§ TASK INPUT:
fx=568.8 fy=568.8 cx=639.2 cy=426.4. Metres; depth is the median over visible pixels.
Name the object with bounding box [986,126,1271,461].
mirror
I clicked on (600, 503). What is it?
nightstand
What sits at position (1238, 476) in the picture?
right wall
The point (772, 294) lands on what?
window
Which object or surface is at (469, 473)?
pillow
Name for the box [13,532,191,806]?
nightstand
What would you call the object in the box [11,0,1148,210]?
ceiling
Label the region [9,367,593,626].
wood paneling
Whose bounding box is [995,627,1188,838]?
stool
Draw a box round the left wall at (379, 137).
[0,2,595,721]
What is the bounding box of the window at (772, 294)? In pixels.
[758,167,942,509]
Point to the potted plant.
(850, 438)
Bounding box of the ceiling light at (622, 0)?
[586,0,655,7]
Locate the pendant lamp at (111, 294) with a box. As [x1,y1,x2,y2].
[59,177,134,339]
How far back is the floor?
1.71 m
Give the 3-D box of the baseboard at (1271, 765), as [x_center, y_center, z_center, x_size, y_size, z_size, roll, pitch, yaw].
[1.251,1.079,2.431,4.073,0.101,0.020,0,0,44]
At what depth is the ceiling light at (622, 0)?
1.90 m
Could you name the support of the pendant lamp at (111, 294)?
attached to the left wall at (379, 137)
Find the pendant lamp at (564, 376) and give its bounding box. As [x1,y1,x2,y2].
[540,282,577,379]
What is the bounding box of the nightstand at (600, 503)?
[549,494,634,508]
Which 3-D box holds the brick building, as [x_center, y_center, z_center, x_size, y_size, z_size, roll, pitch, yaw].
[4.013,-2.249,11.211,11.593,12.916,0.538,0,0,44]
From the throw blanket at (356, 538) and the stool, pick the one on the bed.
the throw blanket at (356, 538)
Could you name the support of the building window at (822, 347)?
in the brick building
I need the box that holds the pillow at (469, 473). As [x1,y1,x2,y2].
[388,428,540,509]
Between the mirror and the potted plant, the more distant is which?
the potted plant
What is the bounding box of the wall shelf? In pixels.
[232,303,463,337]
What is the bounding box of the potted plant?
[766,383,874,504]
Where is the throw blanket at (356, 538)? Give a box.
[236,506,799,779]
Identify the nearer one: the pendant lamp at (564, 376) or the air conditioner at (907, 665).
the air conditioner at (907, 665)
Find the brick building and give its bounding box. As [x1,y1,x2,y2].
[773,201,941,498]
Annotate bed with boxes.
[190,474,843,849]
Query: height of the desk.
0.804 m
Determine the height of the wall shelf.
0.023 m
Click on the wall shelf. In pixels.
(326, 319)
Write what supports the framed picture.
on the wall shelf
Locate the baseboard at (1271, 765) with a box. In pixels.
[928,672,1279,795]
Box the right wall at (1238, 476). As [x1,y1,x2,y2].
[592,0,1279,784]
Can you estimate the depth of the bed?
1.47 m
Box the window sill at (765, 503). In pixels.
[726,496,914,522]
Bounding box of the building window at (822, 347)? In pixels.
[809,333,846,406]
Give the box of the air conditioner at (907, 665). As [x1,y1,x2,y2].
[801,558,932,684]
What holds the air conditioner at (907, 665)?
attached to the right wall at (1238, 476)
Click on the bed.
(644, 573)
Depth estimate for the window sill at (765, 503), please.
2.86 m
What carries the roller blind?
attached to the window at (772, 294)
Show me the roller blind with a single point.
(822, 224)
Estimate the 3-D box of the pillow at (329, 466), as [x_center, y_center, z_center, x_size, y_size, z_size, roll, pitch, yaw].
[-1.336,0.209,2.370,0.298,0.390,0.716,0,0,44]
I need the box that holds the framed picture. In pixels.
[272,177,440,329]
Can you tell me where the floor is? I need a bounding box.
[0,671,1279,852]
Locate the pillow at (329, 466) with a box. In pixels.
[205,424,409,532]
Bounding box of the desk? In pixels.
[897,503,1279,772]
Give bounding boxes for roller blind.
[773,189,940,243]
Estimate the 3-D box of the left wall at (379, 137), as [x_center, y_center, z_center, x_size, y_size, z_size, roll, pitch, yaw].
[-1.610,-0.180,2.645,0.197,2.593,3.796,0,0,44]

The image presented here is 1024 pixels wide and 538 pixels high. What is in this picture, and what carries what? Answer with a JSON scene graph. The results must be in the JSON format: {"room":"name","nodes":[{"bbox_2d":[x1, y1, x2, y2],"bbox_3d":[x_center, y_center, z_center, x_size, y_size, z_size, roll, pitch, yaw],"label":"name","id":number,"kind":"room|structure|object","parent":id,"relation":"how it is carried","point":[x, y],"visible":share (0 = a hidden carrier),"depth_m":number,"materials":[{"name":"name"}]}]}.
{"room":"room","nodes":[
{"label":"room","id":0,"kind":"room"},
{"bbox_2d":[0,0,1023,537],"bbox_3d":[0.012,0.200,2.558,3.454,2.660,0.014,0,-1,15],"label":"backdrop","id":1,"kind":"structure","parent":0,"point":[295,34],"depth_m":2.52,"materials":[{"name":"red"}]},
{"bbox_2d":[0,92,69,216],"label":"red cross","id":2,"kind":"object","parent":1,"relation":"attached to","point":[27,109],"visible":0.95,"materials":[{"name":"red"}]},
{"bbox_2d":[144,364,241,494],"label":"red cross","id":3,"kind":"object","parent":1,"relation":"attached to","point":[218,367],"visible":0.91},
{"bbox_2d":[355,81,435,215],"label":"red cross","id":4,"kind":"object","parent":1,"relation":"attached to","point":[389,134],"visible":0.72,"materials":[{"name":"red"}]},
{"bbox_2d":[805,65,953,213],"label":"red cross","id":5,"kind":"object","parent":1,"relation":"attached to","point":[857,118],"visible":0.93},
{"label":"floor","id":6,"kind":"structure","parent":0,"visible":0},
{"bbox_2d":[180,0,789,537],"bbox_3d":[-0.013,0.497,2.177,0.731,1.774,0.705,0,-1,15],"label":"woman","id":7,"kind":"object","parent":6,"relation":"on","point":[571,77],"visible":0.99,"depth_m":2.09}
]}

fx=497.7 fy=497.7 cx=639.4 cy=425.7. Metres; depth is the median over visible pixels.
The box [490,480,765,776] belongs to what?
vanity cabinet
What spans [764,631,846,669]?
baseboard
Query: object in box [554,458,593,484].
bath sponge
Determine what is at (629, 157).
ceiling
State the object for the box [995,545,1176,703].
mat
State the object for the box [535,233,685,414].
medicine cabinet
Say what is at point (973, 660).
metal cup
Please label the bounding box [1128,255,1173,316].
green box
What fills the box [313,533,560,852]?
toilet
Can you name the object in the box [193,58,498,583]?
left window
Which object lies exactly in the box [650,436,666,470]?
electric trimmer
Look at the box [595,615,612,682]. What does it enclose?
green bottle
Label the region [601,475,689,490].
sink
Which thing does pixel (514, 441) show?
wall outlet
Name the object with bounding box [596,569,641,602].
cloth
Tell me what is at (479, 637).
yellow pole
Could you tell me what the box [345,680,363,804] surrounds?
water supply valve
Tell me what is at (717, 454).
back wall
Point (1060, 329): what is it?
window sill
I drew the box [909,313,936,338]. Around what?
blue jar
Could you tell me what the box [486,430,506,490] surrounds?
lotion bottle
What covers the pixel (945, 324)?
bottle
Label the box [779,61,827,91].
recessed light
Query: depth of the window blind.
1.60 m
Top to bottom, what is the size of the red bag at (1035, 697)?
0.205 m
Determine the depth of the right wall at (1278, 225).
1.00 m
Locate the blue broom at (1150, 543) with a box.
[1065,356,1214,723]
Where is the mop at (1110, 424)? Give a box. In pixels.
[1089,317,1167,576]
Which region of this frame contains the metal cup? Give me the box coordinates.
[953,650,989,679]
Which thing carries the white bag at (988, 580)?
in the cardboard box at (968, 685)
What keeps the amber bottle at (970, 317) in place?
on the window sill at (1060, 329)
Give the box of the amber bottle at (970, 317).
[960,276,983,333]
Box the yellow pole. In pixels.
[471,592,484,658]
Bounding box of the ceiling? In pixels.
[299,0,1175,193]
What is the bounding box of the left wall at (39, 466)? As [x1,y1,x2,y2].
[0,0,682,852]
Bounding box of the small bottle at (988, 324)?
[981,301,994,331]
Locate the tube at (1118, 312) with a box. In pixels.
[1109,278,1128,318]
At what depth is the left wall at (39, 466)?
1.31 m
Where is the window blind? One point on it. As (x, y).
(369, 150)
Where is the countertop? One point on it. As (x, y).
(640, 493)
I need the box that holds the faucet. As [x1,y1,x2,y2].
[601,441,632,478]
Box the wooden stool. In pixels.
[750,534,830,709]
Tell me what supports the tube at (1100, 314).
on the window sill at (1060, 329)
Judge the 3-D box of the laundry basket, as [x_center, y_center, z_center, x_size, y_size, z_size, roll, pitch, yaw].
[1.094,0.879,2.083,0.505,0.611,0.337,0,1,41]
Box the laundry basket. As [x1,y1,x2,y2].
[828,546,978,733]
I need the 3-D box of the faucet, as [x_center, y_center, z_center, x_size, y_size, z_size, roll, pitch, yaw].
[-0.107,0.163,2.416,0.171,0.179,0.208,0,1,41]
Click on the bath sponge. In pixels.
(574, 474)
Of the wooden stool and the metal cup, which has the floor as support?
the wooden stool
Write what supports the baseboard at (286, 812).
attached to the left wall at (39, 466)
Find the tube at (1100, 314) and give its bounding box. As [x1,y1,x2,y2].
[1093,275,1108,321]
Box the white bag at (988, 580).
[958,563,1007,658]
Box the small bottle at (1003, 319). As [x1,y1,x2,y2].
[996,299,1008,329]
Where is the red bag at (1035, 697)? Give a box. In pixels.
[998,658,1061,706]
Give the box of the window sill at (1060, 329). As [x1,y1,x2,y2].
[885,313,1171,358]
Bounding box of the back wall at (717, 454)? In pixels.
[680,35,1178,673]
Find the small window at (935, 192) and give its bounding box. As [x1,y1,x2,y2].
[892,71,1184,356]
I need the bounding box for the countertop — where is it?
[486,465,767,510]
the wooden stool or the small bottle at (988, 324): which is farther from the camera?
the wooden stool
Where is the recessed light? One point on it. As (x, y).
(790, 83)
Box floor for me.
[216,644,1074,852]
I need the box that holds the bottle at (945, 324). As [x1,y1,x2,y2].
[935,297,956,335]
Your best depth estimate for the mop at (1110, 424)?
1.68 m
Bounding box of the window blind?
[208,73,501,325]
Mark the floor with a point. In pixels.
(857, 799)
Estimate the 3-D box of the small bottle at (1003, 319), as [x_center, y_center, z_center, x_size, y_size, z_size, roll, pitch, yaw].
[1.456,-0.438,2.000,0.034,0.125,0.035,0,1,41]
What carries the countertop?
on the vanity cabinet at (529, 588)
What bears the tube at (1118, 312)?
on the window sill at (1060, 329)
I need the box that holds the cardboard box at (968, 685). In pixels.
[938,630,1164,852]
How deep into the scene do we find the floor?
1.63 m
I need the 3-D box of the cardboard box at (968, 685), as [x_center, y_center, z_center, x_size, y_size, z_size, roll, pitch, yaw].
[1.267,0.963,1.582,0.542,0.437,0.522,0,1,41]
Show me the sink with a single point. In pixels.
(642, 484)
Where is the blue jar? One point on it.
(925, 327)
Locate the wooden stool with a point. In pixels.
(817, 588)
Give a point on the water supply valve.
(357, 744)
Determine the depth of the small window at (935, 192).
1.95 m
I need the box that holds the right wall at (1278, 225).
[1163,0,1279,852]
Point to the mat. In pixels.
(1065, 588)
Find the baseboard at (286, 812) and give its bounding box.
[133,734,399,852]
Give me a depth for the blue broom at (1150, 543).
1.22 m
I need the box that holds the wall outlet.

§ ACTION ITEM: Write out each line above with the word "median".

§ WRITTEN SOLUTION:
fx=568.8 fy=568.8 cx=639.2 cy=426.4. Metres; depth is the median over visible pixels.
fx=497.7 fy=497.7 cx=639.4 cy=425.7. Metres; depth is the median over visible pixels.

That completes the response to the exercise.